__Record excerpts__:
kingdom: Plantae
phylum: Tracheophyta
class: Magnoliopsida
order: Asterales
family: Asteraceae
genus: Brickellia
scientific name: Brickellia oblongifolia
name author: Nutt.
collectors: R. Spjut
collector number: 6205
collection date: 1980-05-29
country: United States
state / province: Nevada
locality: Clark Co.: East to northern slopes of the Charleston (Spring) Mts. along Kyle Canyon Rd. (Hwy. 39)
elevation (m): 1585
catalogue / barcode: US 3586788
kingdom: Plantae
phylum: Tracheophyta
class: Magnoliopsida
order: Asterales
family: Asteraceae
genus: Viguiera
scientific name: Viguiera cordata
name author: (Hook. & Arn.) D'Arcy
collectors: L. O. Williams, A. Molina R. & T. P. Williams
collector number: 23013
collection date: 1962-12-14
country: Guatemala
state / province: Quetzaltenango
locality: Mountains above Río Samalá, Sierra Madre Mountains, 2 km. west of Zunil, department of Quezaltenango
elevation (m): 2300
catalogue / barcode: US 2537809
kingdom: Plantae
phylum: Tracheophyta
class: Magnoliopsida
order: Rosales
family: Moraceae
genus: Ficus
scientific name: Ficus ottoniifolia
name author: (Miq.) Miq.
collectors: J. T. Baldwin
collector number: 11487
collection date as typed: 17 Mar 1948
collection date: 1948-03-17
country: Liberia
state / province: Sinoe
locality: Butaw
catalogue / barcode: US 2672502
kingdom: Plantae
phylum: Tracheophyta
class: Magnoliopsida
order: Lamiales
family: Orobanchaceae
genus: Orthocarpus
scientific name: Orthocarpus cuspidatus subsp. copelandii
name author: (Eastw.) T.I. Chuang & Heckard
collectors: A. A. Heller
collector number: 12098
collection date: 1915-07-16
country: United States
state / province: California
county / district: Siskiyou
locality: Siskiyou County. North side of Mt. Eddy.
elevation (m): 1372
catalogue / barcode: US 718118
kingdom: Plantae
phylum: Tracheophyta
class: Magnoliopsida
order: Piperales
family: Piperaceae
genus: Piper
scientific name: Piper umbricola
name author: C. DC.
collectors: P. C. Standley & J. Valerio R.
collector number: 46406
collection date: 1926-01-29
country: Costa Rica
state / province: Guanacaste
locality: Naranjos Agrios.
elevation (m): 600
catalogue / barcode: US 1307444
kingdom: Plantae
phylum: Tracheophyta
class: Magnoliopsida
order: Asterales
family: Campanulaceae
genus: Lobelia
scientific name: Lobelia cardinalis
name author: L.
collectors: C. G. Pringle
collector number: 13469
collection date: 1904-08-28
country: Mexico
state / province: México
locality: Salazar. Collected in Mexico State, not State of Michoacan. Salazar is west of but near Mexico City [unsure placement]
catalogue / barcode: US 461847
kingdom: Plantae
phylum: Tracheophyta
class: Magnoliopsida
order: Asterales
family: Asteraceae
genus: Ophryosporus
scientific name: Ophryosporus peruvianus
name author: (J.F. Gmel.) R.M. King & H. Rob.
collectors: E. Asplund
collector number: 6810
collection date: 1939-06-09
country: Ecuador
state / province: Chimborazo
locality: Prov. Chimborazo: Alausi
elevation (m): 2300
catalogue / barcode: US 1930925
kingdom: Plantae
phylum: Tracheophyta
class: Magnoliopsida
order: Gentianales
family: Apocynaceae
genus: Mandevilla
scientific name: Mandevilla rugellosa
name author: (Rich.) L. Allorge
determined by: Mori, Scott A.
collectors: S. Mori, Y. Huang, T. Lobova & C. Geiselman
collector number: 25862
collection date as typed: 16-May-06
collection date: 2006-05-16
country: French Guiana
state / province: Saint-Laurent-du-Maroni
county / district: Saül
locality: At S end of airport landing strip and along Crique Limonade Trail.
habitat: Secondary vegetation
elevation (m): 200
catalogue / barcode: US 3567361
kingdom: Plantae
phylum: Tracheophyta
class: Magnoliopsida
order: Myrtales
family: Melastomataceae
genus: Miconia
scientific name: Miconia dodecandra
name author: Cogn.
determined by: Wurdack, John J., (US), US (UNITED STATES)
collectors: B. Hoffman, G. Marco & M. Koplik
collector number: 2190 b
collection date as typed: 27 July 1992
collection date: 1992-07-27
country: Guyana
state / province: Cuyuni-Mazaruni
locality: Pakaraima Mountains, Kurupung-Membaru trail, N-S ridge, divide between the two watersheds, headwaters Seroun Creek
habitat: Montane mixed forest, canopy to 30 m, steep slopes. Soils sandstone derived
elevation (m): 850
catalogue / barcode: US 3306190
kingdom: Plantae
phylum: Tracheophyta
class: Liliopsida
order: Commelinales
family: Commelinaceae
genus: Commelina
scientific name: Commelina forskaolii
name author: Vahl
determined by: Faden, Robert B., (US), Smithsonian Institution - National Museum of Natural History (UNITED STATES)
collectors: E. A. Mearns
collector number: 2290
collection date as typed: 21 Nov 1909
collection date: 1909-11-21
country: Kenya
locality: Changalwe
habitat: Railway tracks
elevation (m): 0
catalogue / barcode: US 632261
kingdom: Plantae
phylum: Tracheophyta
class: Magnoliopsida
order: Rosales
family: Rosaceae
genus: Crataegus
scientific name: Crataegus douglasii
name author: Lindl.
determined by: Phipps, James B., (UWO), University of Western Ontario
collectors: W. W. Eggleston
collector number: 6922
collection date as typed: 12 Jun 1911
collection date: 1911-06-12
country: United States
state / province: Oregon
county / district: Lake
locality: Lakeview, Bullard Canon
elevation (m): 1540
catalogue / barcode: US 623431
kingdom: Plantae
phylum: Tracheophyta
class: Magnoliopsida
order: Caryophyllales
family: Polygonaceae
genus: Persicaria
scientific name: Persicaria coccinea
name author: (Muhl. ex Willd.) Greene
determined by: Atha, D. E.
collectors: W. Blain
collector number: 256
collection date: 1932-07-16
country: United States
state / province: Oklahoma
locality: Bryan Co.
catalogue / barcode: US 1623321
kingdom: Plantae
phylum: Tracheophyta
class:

__Job__: Rewrite the stretch of items from the line containing "catalogue / barcode: US 2672502" through the line containing "state / province: México" as a two-column CSV headed field and value, one row per item, with each entry in its own quoted field and any line breaks turned into spaces.

__Task answer__:
field,value
"catalogue / barcode:","US 2672502"
"kingdom:","Plantae"
"phylum:","Tracheophyta"
"class:","Magnoliopsida"
"order:","Lamiales"
"family:","Orobanchaceae"
"genus:","Orthocarpus"
"scientific name:","Orthocarpus cuspidatus subsp. copelandii"
"name author:","(Eastw.) T.I. Chuang & Heckard"
"collectors:","A. A. Heller"
"collector number:","12098"
"collection date:","1915-07-16"
"country:","United States"
"state / province:","California"
"county / district:","Siskiyou"
"locality:","Siskiyou County. North side of Mt. Eddy."
"elevation (m):","1372"
"catalogue / barcode:","US 718118"
"kingdom:","Plantae"
"phylum:","Tracheophyta"
"class:","Magnoliopsida"
"order:","Piperales"
"family:","Piperaceae"
"genus:","Piper"
"scientific name:","Piper umbricola"
"name author:","C. DC."
"collectors:","P. C. Standley & J. Valerio R."
"collector number:","46406"
"collection date:","1926-01-29"
"country:","Costa Rica"
"state / province:","Guanacaste"
"locality:","Naranjos Agrios."
"elevation (m):","600"
"catalogue / barcode:","US 1307444"
"kingdom:","Plantae"
"phylum:","Tracheophyta"
"class:","Magnoliopsida"
"order:","Asterales"
"family:","Campanulaceae"
"genus:","Lobelia"
"scientific name:","Lobelia cardinalis"
"name author:","L."
"collectors:","C. G. Pringle"
"collector number:","13469"
"collection date:","1904-08-28"
"country:","Mexico"
"state / province:","México"